RECORDS SHOWN ->
* * *

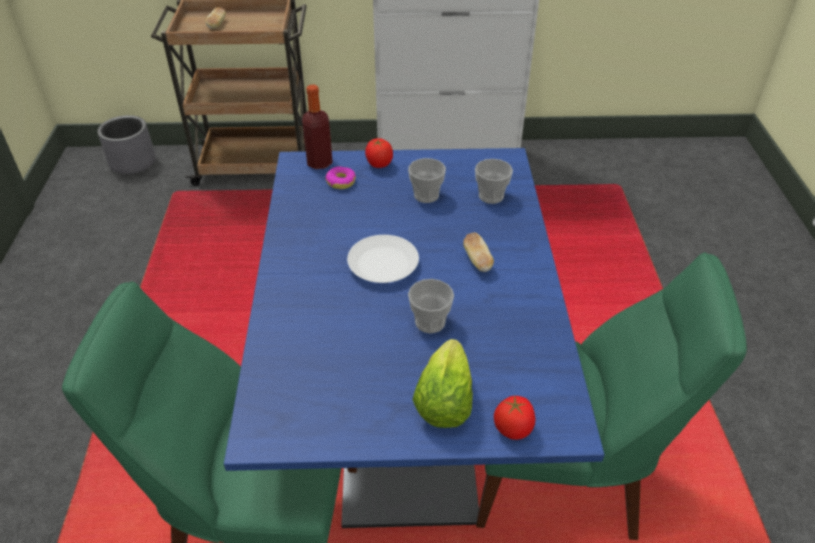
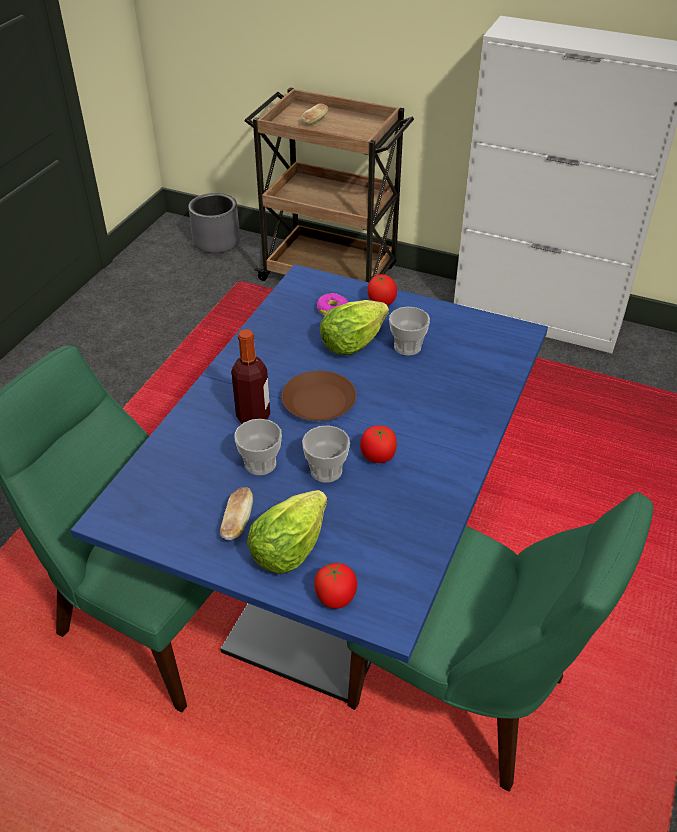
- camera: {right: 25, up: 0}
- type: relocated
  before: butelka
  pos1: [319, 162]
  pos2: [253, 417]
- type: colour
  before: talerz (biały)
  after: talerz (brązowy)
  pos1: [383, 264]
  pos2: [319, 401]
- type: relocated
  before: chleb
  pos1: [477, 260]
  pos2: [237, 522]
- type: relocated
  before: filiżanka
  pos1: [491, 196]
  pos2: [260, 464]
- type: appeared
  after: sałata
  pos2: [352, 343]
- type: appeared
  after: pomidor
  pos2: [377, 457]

* * *

PROBLEM TO SOLVE ->
The lines to copy are those above that contain "before".

ANSWER SPACE ->
  before: butelka
  before: talerz (biały)
  before: chleb
  before: filiżanka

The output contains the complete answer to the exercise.